4.7.9.6. SELETIVIDADE DE INSETICIDAS 
 
 
Apesar dos inevitáveis desequilíbrios biológicos provocados pelos 
inseticidas, o uso adequado pode diminuir os efeitos negativos sobre as populações de 
inimigos naturais das pragas. Além da aplicação na dose correta e somente quando for 
necessário, os inseticidas devem ser utilizados verificando-se a sua seletividade sobre 
para os insetos úteis, como abelhas, predadores e parasitóides. Todavia, nem sempre é 
possível conseguir inseticidas seletivos devido às características do produto, que pode 
agir tanto para as pragas como para os inimigos naturais. 
A seletividade pode ser classificada em fisiológica e ecológica. A 
seletividade fisiológica é aquela que devido a característica própria do inseticida pode 
resultar em uma menor absorção do tegumento ou aumento da degradação da molécula 
tóxica pelo próprio sistema enzimático do inseto útil. 

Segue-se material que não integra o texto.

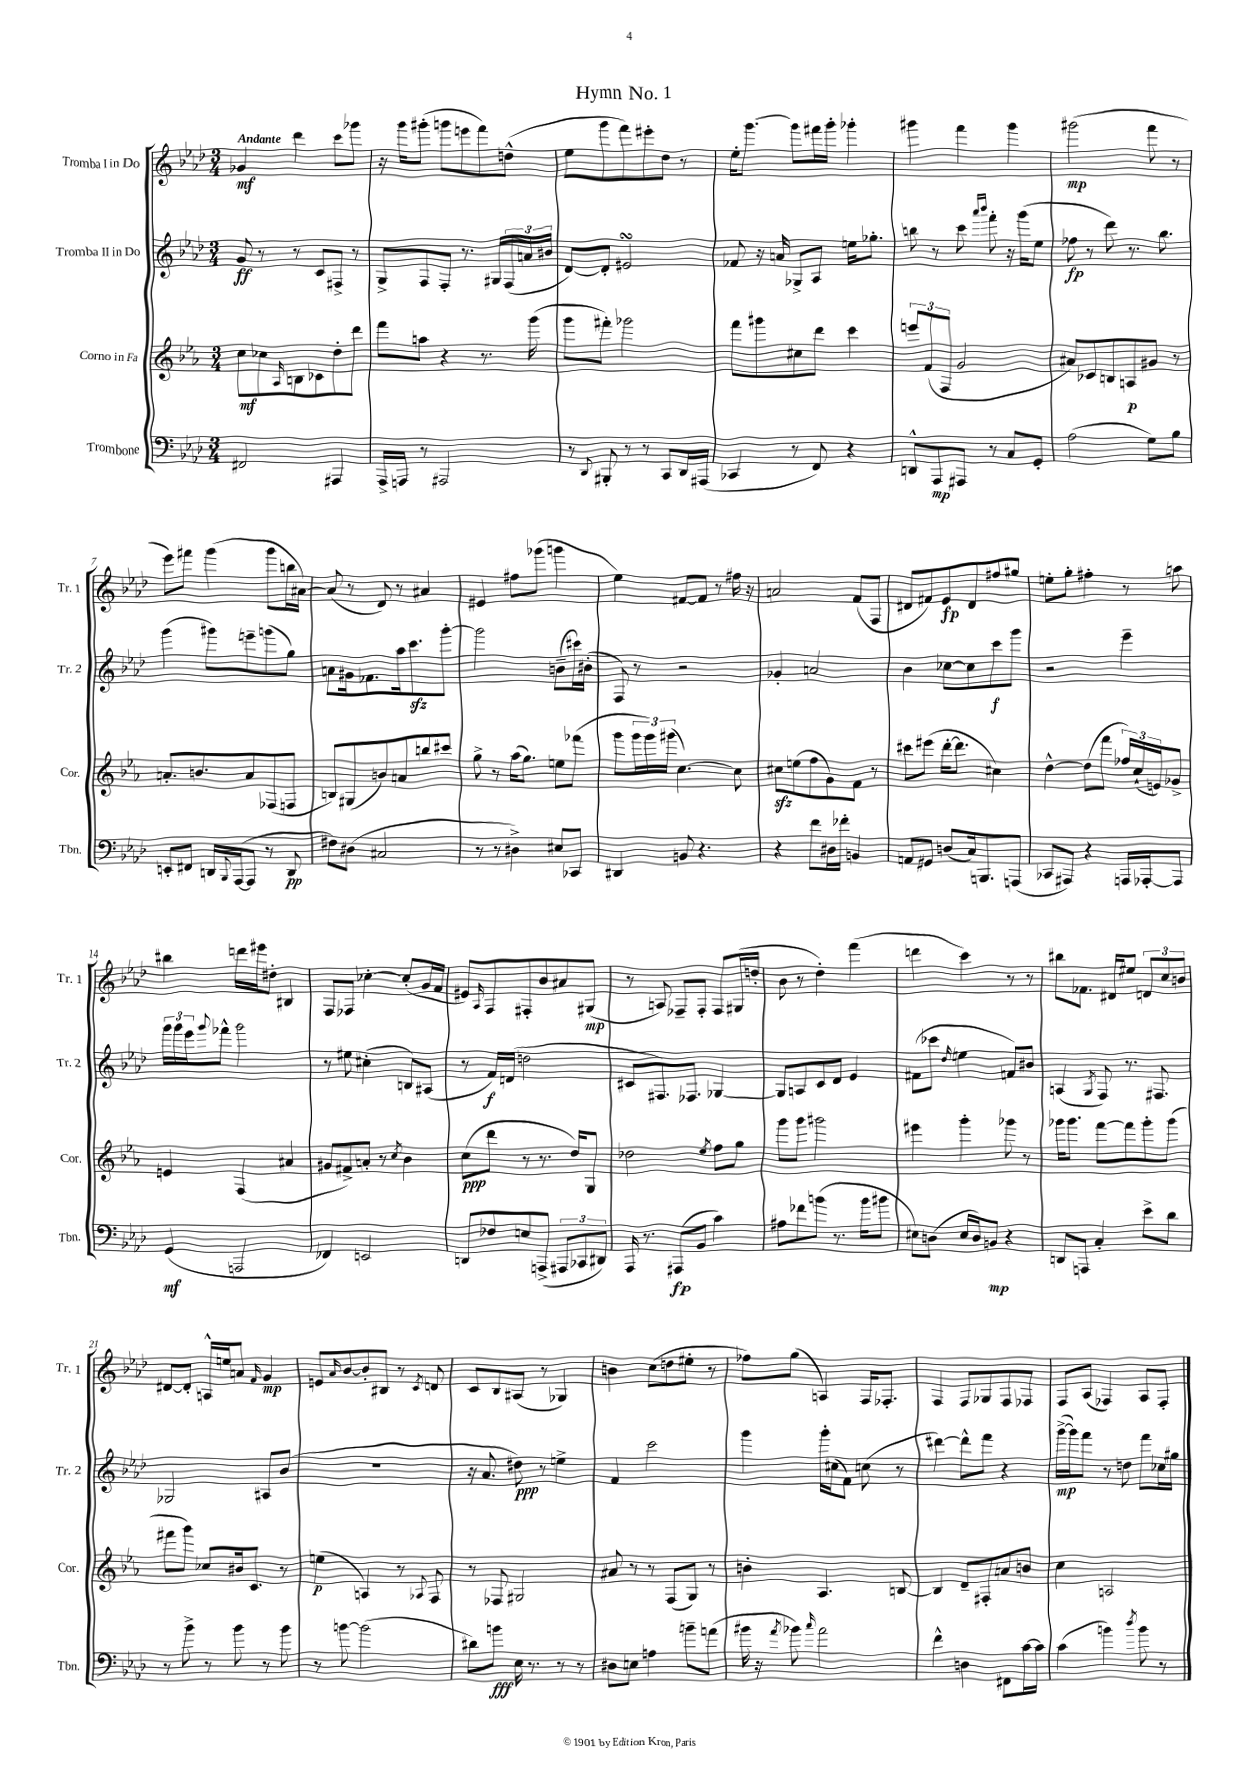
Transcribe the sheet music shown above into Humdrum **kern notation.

Quando se aplica um inseticida sistêmico no solo e que irá circular na seiva, 
devido à característica do inseticida e na sua forma de aplicar, irá atingir somente os 
insetos pragas sugadores e não afetando os seus inimigos naturais.Essa característica é 
conhecida como seletividade ecológica. O uso de inseticidas em reboleiras para as pragas 
de pouca mobilidade (cochonilhas, ácaros etc.) ou em faixas alternadas pode resultar em 
uma seletividade ecológica para muitos inimigos úteis presentes neste local. 
Há diversos trabalhos científicos e recomendações da Embrapa de 
inseticidas seletivos para benefício dos insetos úteis.